Congress Should Restore Housing Vouchers
Communities across the country face a serious affordable-housing crisis. High rents and a shortage of options strain family budgets and make it harder for low- and moderate-income people to make ends meet. Many school districts are reporting increasing numbers of homeless students and some cities, like Los Angeles, have even declared "homelessness emergencies."
Amid this backdrop, however, is one important solution: Housing Choice Vouchers, a key part of the safety net that sharply reduces homelessness, lifts more than a million people out of poverty, and helps families move to safer, lower-poverty neighborhoods.
Vouchers are federally funded but are administered by a network of state and local housing agencies. Across the country, more than more than 2 million low-income families use vouchers to rent modest units of their choice in the private market.
Federal rules ensure that vouchers are targeted at the families who need them most. Of the new households admitted each year, 75 percent must be "extremely low-income." The vast majority of vouchers go to low-income families with children, seniors, or people with disabilities.
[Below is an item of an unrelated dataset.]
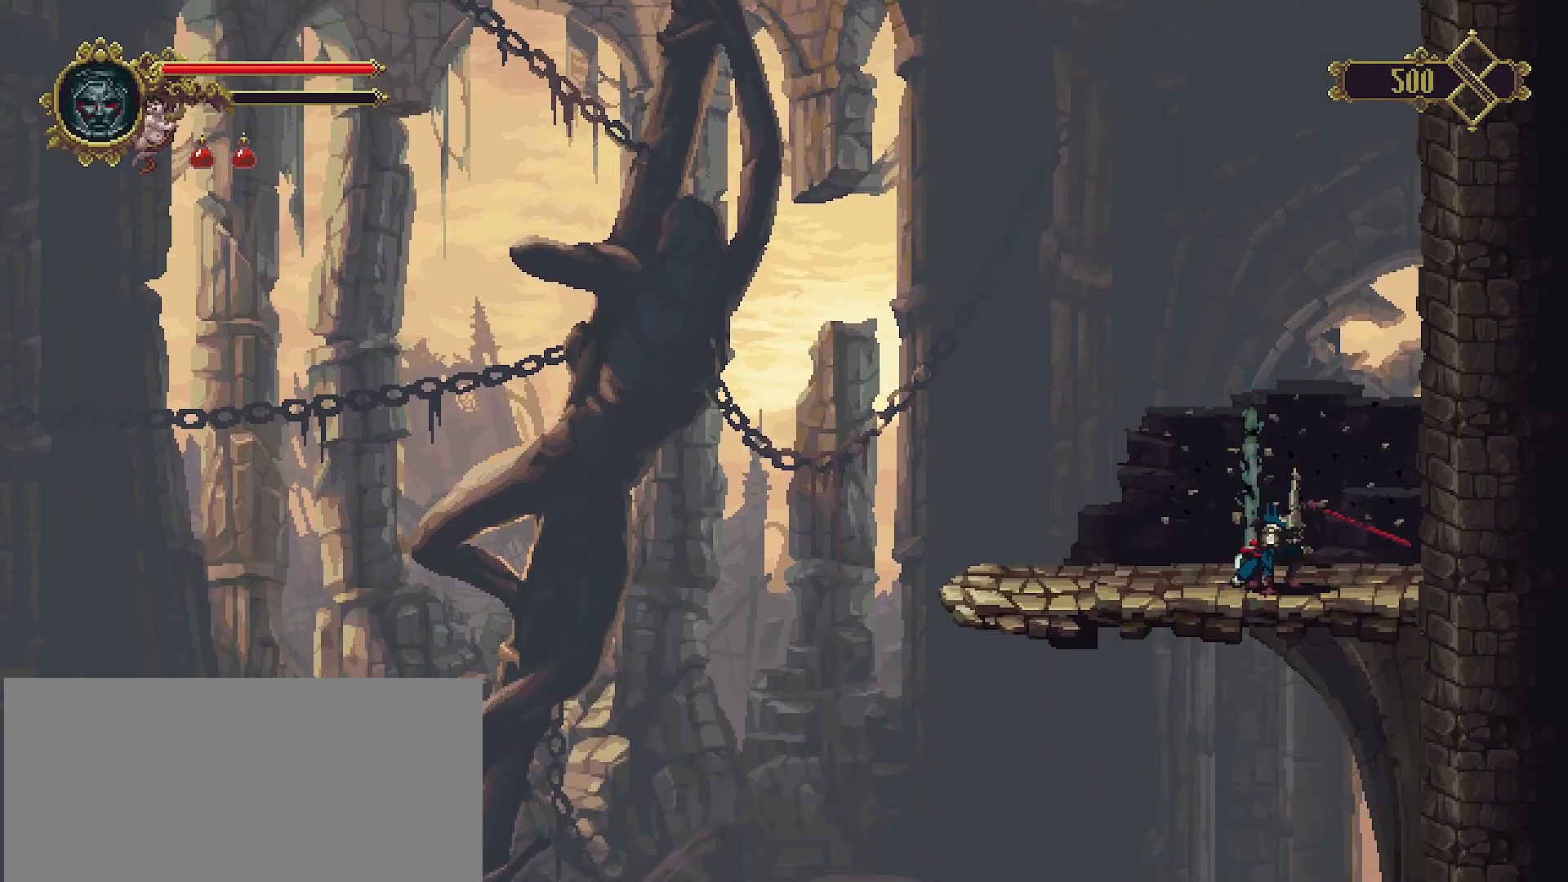
{"buttons": ["TRIANGLE"], "left_stick": "center", "right_stick": "center", "events": [[300, "TRIANGLE", "down"], [400, "TRIANGLE", "up"], [467, "TRIANGLE", "down"]]}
And most voucher households that can reasonably be expected to work are working or have worked recently.
The benefits of this access to affordable housing are hard to overstate. The latest Census data show that federal rental assistance lifted more than 2.8 million people out of poverty, more than half of whom likely used vouchers. Other research has shown that housing vouchers are the single most effective tool to help homeless families with kids find and keep stable housing.
Just as important, many families who receive housing vouchers use them to move out of neighborhoods plagued by extreme poverty. Groundbreaking studies released in May reaffirmed just how important housing location can be for low-income kids. Living in safer, low-poverty neighborhoods, which often have better schools, dramatically increases children's academic performance, likelihood of attending college, and income as adults.
These strongly positive results have led to bipartisan praise for vouchers. However, the success of this important program has been placed at risk by federal budget cuts known as sequestration. After sequestration caps hit the program in 2013,100,000 housing vouchers were eliminated, as most state and local housing agencies had no choice but to sharply reduce the number of families receiving vouchers.
Congress reversed a portion of the sequestration cuts in 2014 and 2015, allowing housing agencies to restore 30,000 vouchers. However, Congress urgently needs to make up the remaining lost ground and restore the remaining 70,000 vouchers to families in need, as low-income families continue to face substantial hardship. Only one in four families eligible for federal rental assistance receives it, and the growing gap between housing costs and incomes is squeezingan increasing number of low-income renters.
Unfortunately, sequestration isn't the only threat to the success of Housing Choice Vouchers. Legislation currently pending in Congress would vastly expand a program known as Moving to Work, a deregulation initiative that exempts participating housing agencies from key federal rules that hold them accountable for the way they use scarce federal funds to assist families. Such an expansion could cut as many as 85,000 fewer vouchers from low-income families.
By rejecting this ill-conceived expansion and including funding to renew every current housing voucher and restore those cut by sequestration, Congress can take a critical step to help low-income families, seniors, and people with disabilities keep a safe, affordable place to live.
Housing vouchers have a proven track record of effectiveness. Congress should recognize this and ensure that they continue to serve as a vital resource for low-income families.
Douglas Rice is a senior policy analyst at the Center on Budget and Policy Priorities.